### Data provided

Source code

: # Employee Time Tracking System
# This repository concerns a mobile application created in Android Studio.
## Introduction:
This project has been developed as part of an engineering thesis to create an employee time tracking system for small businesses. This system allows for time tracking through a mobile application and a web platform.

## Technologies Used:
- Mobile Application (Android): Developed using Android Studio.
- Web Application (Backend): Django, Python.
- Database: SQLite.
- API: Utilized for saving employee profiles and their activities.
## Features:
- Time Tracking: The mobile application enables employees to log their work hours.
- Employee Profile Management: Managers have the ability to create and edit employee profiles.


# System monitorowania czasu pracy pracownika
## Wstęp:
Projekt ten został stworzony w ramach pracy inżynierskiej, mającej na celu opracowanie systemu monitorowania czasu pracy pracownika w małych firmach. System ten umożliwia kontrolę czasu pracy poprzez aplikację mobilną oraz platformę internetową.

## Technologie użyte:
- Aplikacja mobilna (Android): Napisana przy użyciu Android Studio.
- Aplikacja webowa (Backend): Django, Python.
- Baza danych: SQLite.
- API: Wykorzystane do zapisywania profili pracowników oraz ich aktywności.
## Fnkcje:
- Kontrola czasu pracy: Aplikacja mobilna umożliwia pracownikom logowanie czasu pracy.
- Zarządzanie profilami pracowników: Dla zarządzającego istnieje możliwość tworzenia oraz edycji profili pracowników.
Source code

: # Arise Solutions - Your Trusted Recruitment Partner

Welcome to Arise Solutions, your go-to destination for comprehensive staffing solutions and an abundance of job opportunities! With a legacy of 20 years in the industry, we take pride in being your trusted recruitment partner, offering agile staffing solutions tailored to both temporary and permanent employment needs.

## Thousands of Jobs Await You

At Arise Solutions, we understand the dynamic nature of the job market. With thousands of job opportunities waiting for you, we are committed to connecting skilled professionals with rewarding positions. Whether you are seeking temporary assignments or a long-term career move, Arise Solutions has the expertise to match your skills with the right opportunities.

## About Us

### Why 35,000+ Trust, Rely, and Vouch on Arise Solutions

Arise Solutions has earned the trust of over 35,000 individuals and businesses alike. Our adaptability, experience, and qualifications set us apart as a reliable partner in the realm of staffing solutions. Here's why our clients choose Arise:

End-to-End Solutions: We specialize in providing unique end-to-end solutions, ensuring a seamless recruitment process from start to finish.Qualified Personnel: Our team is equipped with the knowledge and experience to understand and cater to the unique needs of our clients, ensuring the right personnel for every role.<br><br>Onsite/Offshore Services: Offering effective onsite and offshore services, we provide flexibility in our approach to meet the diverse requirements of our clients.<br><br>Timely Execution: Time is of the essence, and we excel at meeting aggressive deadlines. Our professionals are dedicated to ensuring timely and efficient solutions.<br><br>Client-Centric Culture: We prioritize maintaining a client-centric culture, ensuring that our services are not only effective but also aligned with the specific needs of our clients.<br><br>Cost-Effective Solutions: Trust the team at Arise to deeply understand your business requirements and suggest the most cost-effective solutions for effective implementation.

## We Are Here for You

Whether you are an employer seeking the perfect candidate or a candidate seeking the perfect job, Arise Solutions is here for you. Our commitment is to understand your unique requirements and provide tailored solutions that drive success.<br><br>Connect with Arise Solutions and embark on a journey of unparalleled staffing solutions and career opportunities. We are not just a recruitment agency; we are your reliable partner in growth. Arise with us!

######

__Your goal__: Rewrite the listing above, swapping every "SQLite" for "PostgreSQL" and changing nothing else.

__Answer area__:
Source code

: # Employee Time Tracking System
# This repository concerns a mobile application created in Android Studio.
## Introduction:
This project has been developed as part of an engineering thesis to create an employee time tracking system for small businesses. This system allows for time tracking through a mobile application and a web platform.

## Technologies Used:
- Mobile Application (Android): Developed using Android Studio.
- Web Application (Backend): Django, Python.
- Database: PostgreSQL.
- API: Utilized for saving employee profiles and their activities.
## Features:
- Time Tracking: The mobile application enables employees to log their work hours.
- Employee Profile Management: Managers have the ability to create and edit employee profiles.


# System monitorowania czasu pracy pracownika
## Wstęp:
Projekt ten został stworzony w ramach pracy inżynierskiej, mającej na celu opracowanie systemu monitorowania czasu pracy pracownika w małych firmach. System ten umożliwia kontrolę czasu pracy poprzez aplikację mobilną oraz platformę internetową.

## Technologie użyte:
- Aplikacja mobilna (Android): Napisana przy użyciu Android Studio.
- Aplikacja webowa (Backend): Django, Python.
- Baza danych: PostgreSQL.
- API: Wykorzystane do zapisywania profili pracowników oraz ich aktywności.
## Fnkcje:
- Kontrola czasu pracy: Aplikacja mobilna umożliwia pracownikom logowanie czasu pracy.
- Zarządzanie profilami pracowników: Dla zarządzającego istnieje możliwość tworzenia oraz edycji profili pracowników.
Source code

: # Arise Solutions - Your Trusted Recruitment Partner

Welcome to Arise Solutions, your go-to destination for comprehensive staffing solutions and an abundance of job opportunities! With a legacy of 20 years in the industry, we take pride in being your trusted recruitment partner, offering agile staffing solutions tailored to both temporary and permanent employment needs.

## Thousands of Jobs Await You

At Arise Solutions, we understand the dynamic nature of the job market. With thousands of job opportunities waiting for you, we are committed to connecting skilled professionals with rewarding positions. Whether you are seeking temporary assignments or a long-term career move, Arise Solutions has the expertise to match your skills with the right opportunities.

## About Us

### Why 35,000+ Trust, Rely, and Vouch on Arise Solutions

Arise Solutions has earned the trust of over 35,000 individuals and businesses alike. Our adaptability, experience, and qualifications set us apart as a reliable partner in the realm of staffing solutions. Here's why our clients choose Arise:

End-to-End Solutions: We specialize in providing unique end-to-end solutions, ensuring a seamless recruitment process from start to finish.Qualified Personnel: Our team is equipped with the knowledge and experience to understand and cater to the unique needs of our clients, ensuring the right personnel for every role.<br><br>Onsite/Offshore Services: Offering effective onsite and offshore services, we provide flexibility in our approach to meet the diverse requirements of our clients.<br><br>Timely Execution: Time is of the essence, and we excel at meeting aggressive deadlines. Our professionals are dedicated to ensuring timely and efficient solutions.<br><br>Client-Centric Culture: We prioritize maintaining a client-centric culture, ensuring that our services are not only effective but also aligned with the specific needs of our clients.<br><br>Cost-Effective Solutions: Trust the team at Arise to deeply understand your business requirements and suggest the most cost-effective solutions for effective implementation.

## We Are Here for You

Whether you are an employer seeking the perfect candidate or a candidate seeking the perfect job, Arise Solutions is here for you. Our commitment is to understand your unique requirements and provide tailored solutions that drive success.<br><br>Connect with Arise Solutions and embark on a journey of unparalleled staffing solutions and career opportunities. We are not just a recruitment agency; we are your reliable partner in growth. Arise with us!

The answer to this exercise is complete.